No livro The Cost of Living, da Deborah Levy, parte da trilogia Living Autobiography, a autora fala do momento em que, em alto mar, solta a mão do barco que a segurava. Que ao olhar em volta, se viu no caos, no meio da tempestade. Ela poderia nadar de volta ao barco, mas não quis. O incerto passou a ser seu lugar. Uma referência ao fim do casamento da autora que, com 50 anos, se viu, forçadamente, autônoma através da sua escrita e com duas filhas.
É a primeira vez que eu e meu ex-marido dividimos férias. Meus filhos viajam com ele enquanto eu penso que seja uma boa ideia sair do lugar também. Pisar para fora de mim e ver a paisagem. Viajo muito sozinha e sempre viajei. Mas há algo de diferente, e não sei se é bom ou não. Há uma liberdade que é quase sufocante. Tantas vezes quando viajo, os filhos estão em casa com o pai. Dessa vez, não há qualquer resquício de culpa — ainda que eu não tenha mesmo tendência ao sacrifício. Estamos todos em férias, todos em viagem, todos felizes. Mas é estranho.
Quando chego ao meu destino, olho em volto e só vejo famílias, casais, grupos de amigos. Penso nos filhos. Tenho medo de ser acusada de ter destruído um grupo. O membro da banda que quis seguir carreira solo. A cabeça começa a delirar. Por que eu não estou com eles? Por que eles não estão aqui comigo? Será que é mesmo tão difícil viver com as mãos firmes no barco que me salva do caos? Sou uma egoísta. Não sou uma egoísta. Há uma liberdade irresistível em recomeçar. Quem sabe os filhos e o pai deles também sintam esse entusiasmo que eu sinto diante do desconhecido, de deixar ir embora a canoa? Vai ver eu não desmantelei coisa nenhuma porque ninguém arruina o que já está em pedaços. Do outro lado da video chamada, minhas crianças sorriem, cabelos também em desalinho pelo mesmo vento e sol.
Abro o Google Maps.
Eu não estou sozinha.
Temos uma pequena viagem marcada: eu e meus filhos. Desta vez, sem o pai deles. Talvez recortar em volta de cada personagem da fotografia da família feliz, dê a cada um o senso de sermos inteiros, mas na separação. Para pais que não são um casal e vivem sob o mesmo teto com os filhos, essas, aparentemente, singelas viagens, são o corte necessário para reconhecer que quando a mãe abandonou o navio, ela o fez porque a segurança da embarcação era ínfima se comparada com o que ela sente quando o vento lhe atrapalha os cabelos em plena tempestade.

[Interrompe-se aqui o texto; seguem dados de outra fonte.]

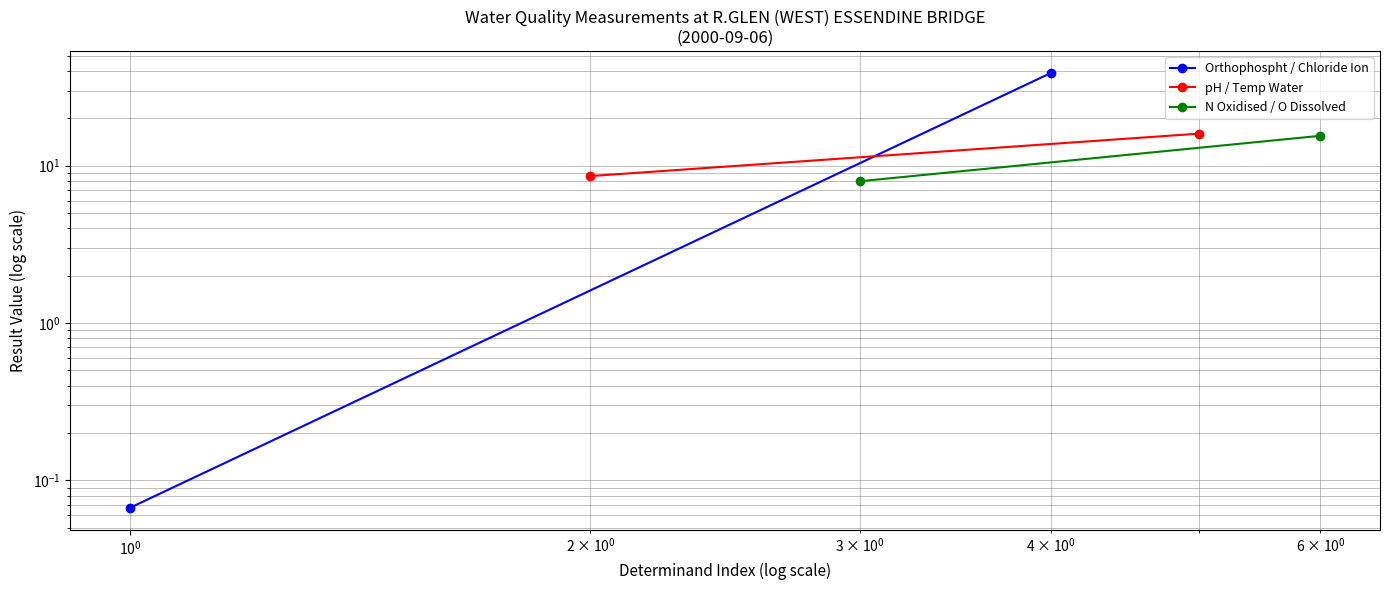

What is the minimum value for pH / Temp Water?

8.6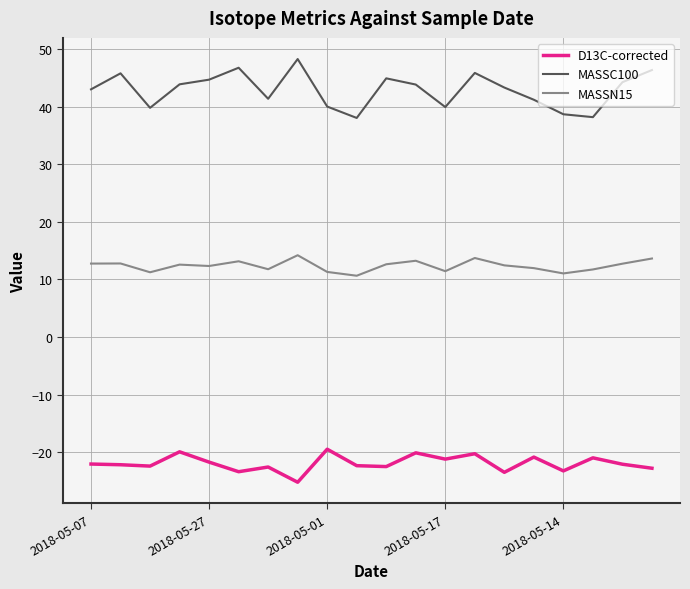

True or false: MASSN15 and MASSC100 cross at least once.

False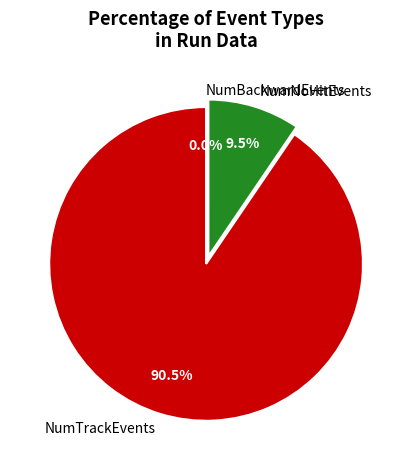

Which slice is the largest?

NumTrackEvents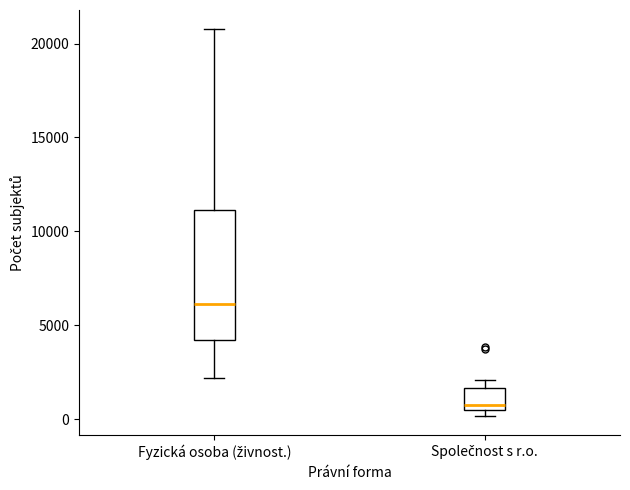

Reading left to right, transcribe this box plot: for each box, give where its median line is, the range the box spans, and where its two whiskers end, as read against the y-axis. The values are not printed on the chart, so give them approximately, as read against the axis.

Fyzická osoba (živnost.): median 6000, box 4000 to 11000, whiskers 2000 to 21000
Společnost s r.o.: median 500 (just above the box's lower edge), box 500 to 1500, whiskers 0 to 2000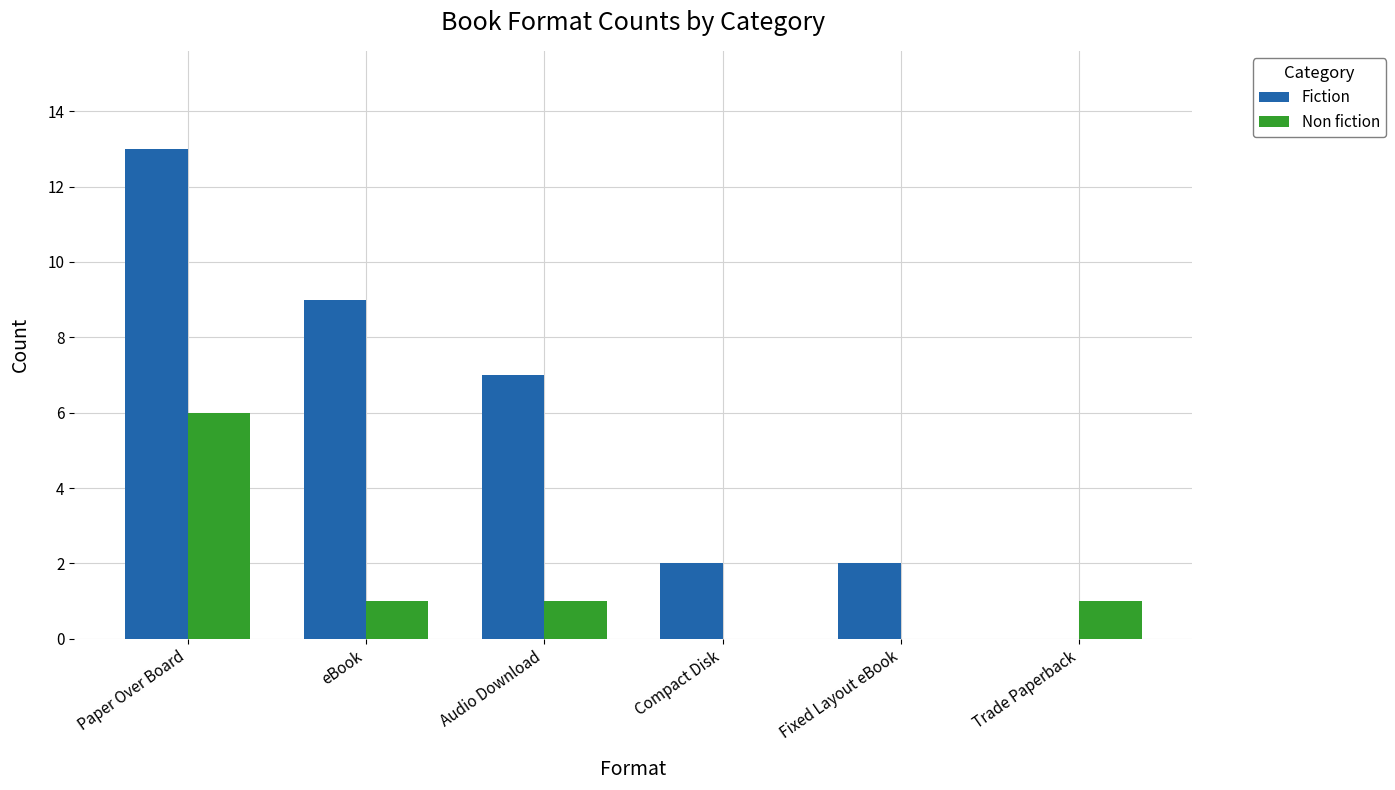

True or false: Fiction has a value of 4 at Paper Over Board.

False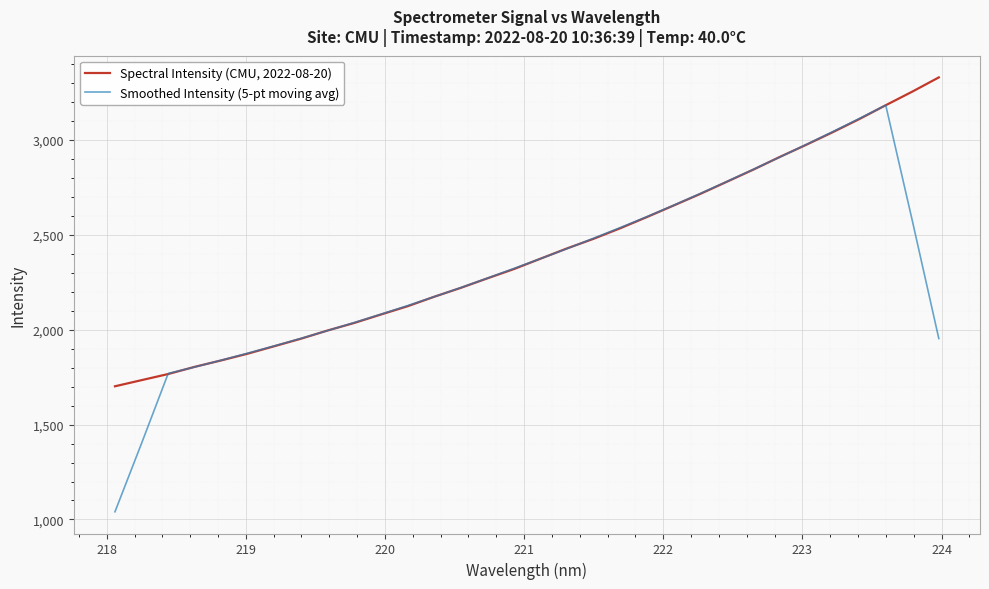

How many values in the Smoothed Intensity (5-pt moving avg) series are below 2322?

16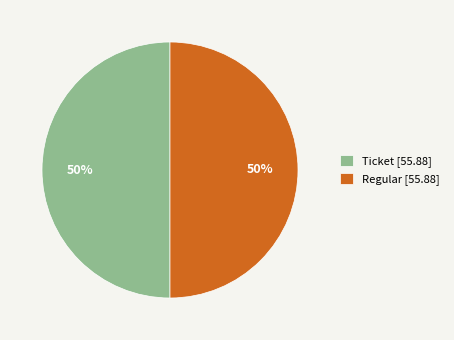

Do Regular [55.88] and Ticket [55.88] together represent more than half of the pie?

Yes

Volto ao livro da Deborah Levy, que fala sobre a armadilha da mãe escritora. A que nunca tem tempo para os filhos porque trabalha demais e por pouco dinheiro. Mas é ainda esse pouco que possibilita a autora mostrar às filhas o mundo e as artes. Não é a primeira vez que estarei sozinha com eles em férias de família, mas é a primeira vez que o que sinto corresponde ao que vejo: nós três com a alternância de eles três. Eu aprendi a nadar aos 28. Aprendi a dirigir aos 40. É tarde, solto as mãos do barco, mas estou disposta.